The Gallup Organization interviewed a million employees and over 80,000 managers in over 400 companies as part of their twenty-five year effort to identify the characteristics of great managers. Marcus Buckingham and Curt Coffman are the co-authors of a book that digests the data and presents practical ideas for managers: First, Break All the Rules. The title is a catchy way to get our attention: great managers don't necessarily follow conventional wisdom. The Gallup research came up with twelve questions that measure the strength of a workplace.
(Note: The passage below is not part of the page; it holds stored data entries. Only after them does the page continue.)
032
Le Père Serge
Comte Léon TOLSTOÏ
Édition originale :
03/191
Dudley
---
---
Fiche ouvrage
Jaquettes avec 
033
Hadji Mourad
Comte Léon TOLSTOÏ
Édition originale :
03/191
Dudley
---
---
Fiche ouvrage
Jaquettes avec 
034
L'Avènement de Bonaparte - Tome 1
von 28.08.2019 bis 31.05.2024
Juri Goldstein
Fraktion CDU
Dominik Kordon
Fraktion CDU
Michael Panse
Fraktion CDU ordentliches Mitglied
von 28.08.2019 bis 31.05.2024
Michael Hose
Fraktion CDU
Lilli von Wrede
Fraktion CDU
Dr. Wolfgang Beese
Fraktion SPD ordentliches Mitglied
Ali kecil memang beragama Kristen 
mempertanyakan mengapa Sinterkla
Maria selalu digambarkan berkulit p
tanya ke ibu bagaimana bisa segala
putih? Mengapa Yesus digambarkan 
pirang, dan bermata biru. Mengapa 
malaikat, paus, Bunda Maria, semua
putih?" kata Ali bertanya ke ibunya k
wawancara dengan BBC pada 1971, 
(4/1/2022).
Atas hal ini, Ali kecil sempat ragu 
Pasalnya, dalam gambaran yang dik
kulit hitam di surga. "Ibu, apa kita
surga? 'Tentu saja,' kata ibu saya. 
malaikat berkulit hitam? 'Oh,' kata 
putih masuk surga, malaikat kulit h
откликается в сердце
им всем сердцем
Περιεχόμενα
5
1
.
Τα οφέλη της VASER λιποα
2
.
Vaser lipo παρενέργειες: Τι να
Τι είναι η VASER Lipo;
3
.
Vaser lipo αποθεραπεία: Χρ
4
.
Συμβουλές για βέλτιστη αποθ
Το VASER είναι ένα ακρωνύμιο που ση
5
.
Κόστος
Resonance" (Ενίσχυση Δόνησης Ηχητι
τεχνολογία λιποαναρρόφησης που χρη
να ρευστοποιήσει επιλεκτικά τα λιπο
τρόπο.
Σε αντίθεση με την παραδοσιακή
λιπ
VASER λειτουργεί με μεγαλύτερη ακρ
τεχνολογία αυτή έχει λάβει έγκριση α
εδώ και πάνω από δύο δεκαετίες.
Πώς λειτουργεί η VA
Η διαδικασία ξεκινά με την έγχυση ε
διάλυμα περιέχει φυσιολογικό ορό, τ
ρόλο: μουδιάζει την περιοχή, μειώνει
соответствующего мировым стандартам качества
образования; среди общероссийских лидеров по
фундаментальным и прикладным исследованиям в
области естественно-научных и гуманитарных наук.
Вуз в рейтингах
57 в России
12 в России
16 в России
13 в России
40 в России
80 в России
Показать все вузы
These questions measure the core elements needed to attract, focus and keep the most talented employees:
  1. Do I know what is expected of me at work?
  2. Do I have the materials and equipment I need to do my work right?
  3. At work, do I have the opportunity to do what I do best every day?
  4. In the last seven days, have I received recognition or praise for good work?
  5. Does my supervisor, or someone at work, seem to care about me as a person?
  6. Is there someone at work who encourages my development?
  7. At work, do my opinions seem to count?
  8. Does the mission/purpose of my company make me feel like my work is important?
  9. Are my co-workers committed to doing quality work?
  10. Do I have a best friend at work?
  11. In the last six months, have I talked with someone about my progress?
  12. At work, have I had opportunities to learn and grow?
The authors delve into the manager's job of selecting for talent; defining the right outcomes; focusing on strengths; and finding the right fit. The authors help describe a way of thinking by showing you how great managers do their job. Buy this book and pick and choose some approaches used by great managers that fit your individual style.
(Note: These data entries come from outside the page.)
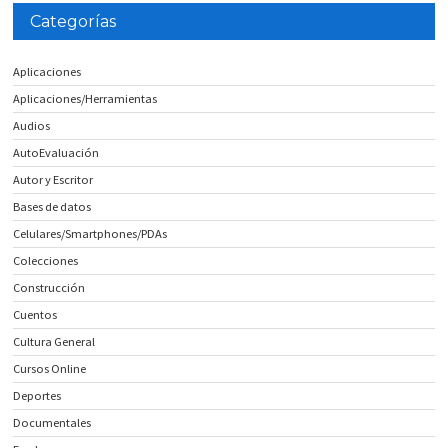
Categorías
Aplicaciones
Aplicaciones/Herramientas
Audios
AutoEvaluación
Autor y Escritor
Bases de datos
Celulares/Smartphones/PDAs
Colecciones
Construcción
Cuentos
Cultura General
Cursos Online
Deportes
Documentales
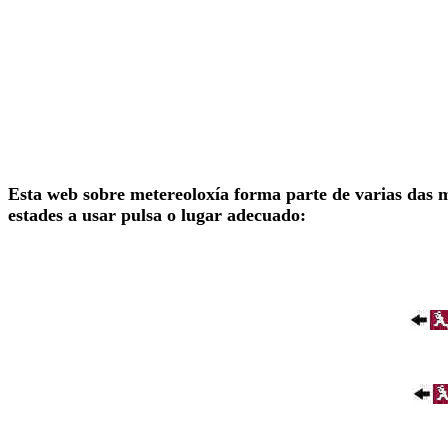
Esta web sobre metereoloxía forma parte de varias das 
estades a usar pulsa o lugar adecuado:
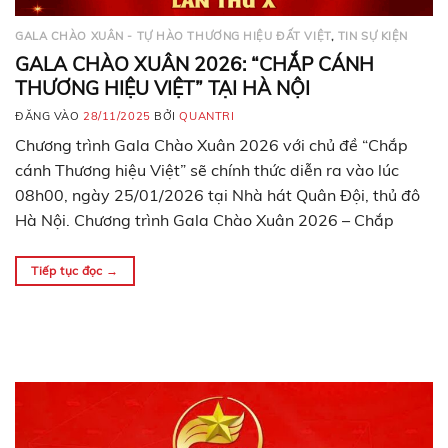
GALA CHÀO XUÂN - TỰ HÀO THƯƠNG HIỆU ĐẤT VIỆT
,
TIN SỰ KIỆN
GALA CHÀO XUÂN 2026: “CHẮP CÁNH
THƯƠNG HIỆU VIỆT” TẠI HÀ NỘI
ĐĂNG VÀO
28/11/2025
BỞI
QUANTRI
Chương trình Gala Chào Xuân 2026 với chủ đề “Chắp
cánh Thương hiệu Việt” sẽ chính thức diễn ra vào lúc
08h00, ngày 25/01/2026 tại Nhà hát Quân Đội, thủ đô
Hà Nội. Chương trình Gala Chào Xuân 2026 – Chắp
cánh thương hiệu Việt Chương trình Gala Chào Xuân
2026 – Chắp cánh thương…
Tiếp tục đọc
→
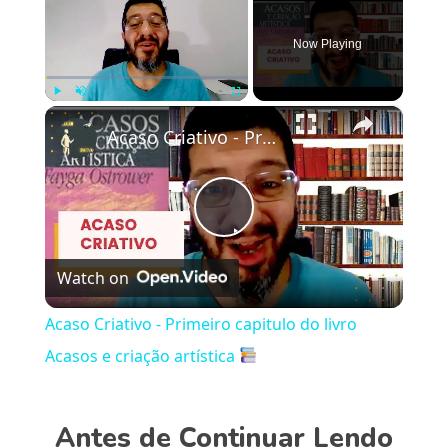
Now Playing
×
Play
Unmute
Fullscreen
Acaso Criativo - Primeiro capitulo do livro Acasos e criação artística
Play
Watch on
Video
Acaso Criativo - Primeiro capitulo do livro
Acasos e criação artística
Antes de Continuar Lendo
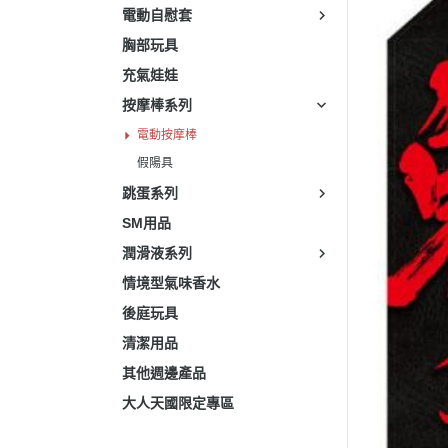
電動自慰套
胸部玩具
充氣娃娃
按摩棒系列
電動按摩棒
假陽具
跳蛋系列
SM用品
潤滑液系列
情境型氣味香水
後庭玩具
清潔用品
其他週邊產品
大人天國限定專區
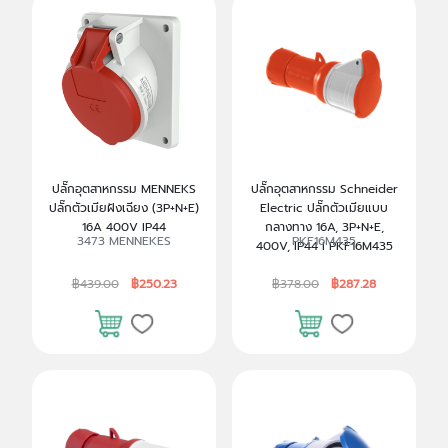
ปลั๊กอุตสาหกรรม MENNEKS
ปลั๊กอุตสาหกรรม Schneider
ปลั๊กตัวเมียฝังเฉียง (3P+N+E)
Electric ปลั๊กตัวเมียแบบ
16A 400V IP44
กลางทาง 16A, 3P+N+E,
3473 MENNEKES
PKF16M435
400V, IP44 I PKF16M435
฿439.00
฿250.23
฿378.00
฿287.28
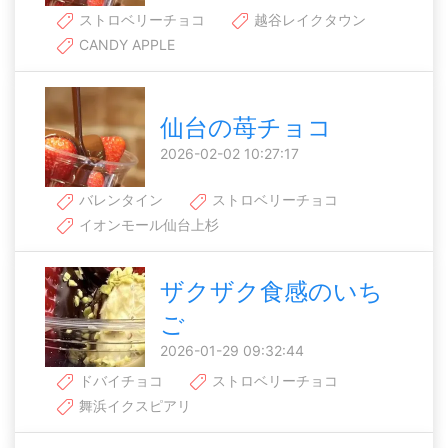
ストロベリーチョコ
越谷レイクタウン
CANDY APPLE
仙台の苺チョコ
2026-02-02 10:27:17
バレンタイン
ストロベリーチョコ
イオンモール仙台上杉
ザクザク食感のいち
ご
2026-01-29 09:32:44
ドバイチョコ
ストロベリーチョコ
舞浜イクスピアリ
There will always be an England

You don't have to be British to enjoy Julian Barnes' England, England, but it helps if you enjoy satire. This novel describes the building of replicas of tourist sites from England on the Isle of Wight so that everything can be seen during a short vacation. Eventually, this island replica becomes a financial success and the original England falls into economic decline. Barnes develops great characters and carries off the depths of illusion and reality with aplomb.

Cut this class

Executive Times considered a "back to school" theme for the September issue. After reading J.P. Donleavy's latest book, we decided we'd take a pass. Wrong Information Is Being Given Out at Princeton tells an unusual story about unappealing characters in New York City just after World War II. Since we enjoyed Donleavy's Ginger Man so long ago, we thought this would be fun end-of-summer reading. We were wrong. Take a pass.